A simpler loyalty database may be better. A blockchain version may make sense if portability, public ownership records, secondary markets, or composability with other apps are truly part of the strategy.

Your meeting cheat sheet

Ask: Why blockchain instead of a normal database? Who controls the smart contracts? Who holds private keys? Can transactions be reversed? What fees will users see? What compliance rules apply? What happens if liquidity disappears?

Be especially careful with yield, guaranteed value, vague decentralization claims, and token launches where nobody can explain the utility without using five new buzzwords.

Practice Scenario

Blockchain fit review

A team wants to launch a token-based membership product and says it must be Web3 to feel innovative.

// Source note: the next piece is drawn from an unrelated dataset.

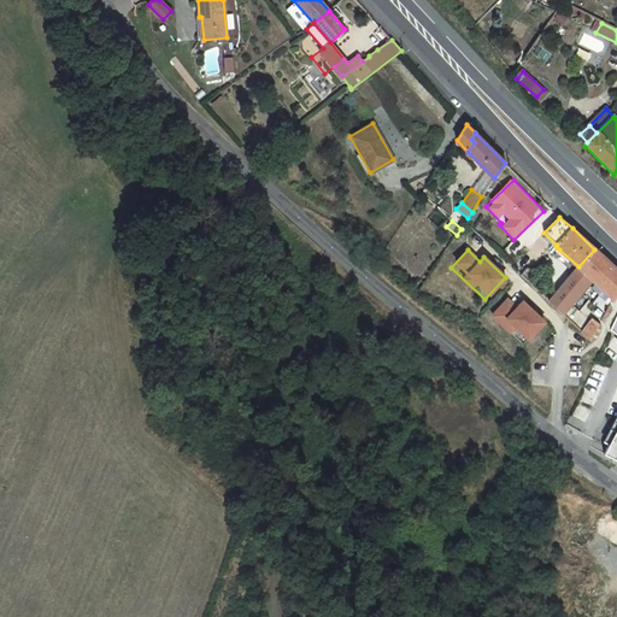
[(616,295),(616,269),(594,250),(579,266),(575,270),(548,300),(563,313),(588,283),(592,278),(594,282),(615,300),(616,295)]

  • Explain why a blockchain may or may not be needed compared with a normal database or loyalty system.
  • List the custody, wallet, gas, support, compliance, liquidity, and user-experience questions you would ask before approval.
  • Identify which claims would need legal, financial, or security review before being published.
Key Takeaways
  • 1A blockchain is a shared ledger with rules for agreeing on transaction history.
  • 2Wallets control keys; they do not work like normal bank accounts.
  • 3Smart contracts automate rules, but bugs and bad design can be costly.
  • 4Tokens, NFTs, staking, DeFi, bridges, and DAOs all carry different risks.
  • 5The first Web3 question is not "can we?" but "why does this need a blockchain?"
Your Progress

In Progress

Mark complete when done

Take Quiz
Key Terms

Blockchain

A shared digital ledger where transactions are recorded in linked blocks and verified by a network.

Cryptocurrency

A digital asset recorded on a blockchain that can be transferred between participants.

Bitcoin

The first major cryptocurrency, designed as a decentralized digital asset and payment network.

Ethereum

A blockchain platform that supports smart contracts and decentralized applications.

Wallet

A tool that lets someone hold and use crypto assets by controlling private keys.

Private Key

A secret cryptographic key that proves control over crypto assets or wallet actions.

Public Key

A cryptographic identifier that can be shared publicly to receive assets or verify signatures.

Exchange

A marketplace or service where people buy, sell, trade, or custody crypto assets.

Stablecoin

A crypto asset designed to track the value of another asset, often the U.S. dollar.

Smart Contract

Code on a blockchain that automatically executes rules or transactions.

Gas

A transaction fee paid to run operations on a blockchain.

Staking

Locking or committing crypto assets to help secure a network or earn rewards.

Bridge

A tool for moving crypto assets or information between blockchains.

Liquidity

How easily an asset can be bought or sold without significantly moving its price.

DAO

Decentralized autonomous organization: a group that uses blockchain-based rules or voting to coordinate decisions.

Crypto Token

A digital asset issued on a blockchain that can represent value, access, governance, or utility.

Tokenomics

The economic design of a token, including supply, incentives, distribution, and utility.

DeFi

Decentralized finance: financial products built with blockchain-based protocols rather than traditional intermediaries.

NFT

Non-fungible token: a blockchain token intended to represent a unique item, right, or record.

Governance

The process for making decisions about changes, rules, funds, or direction.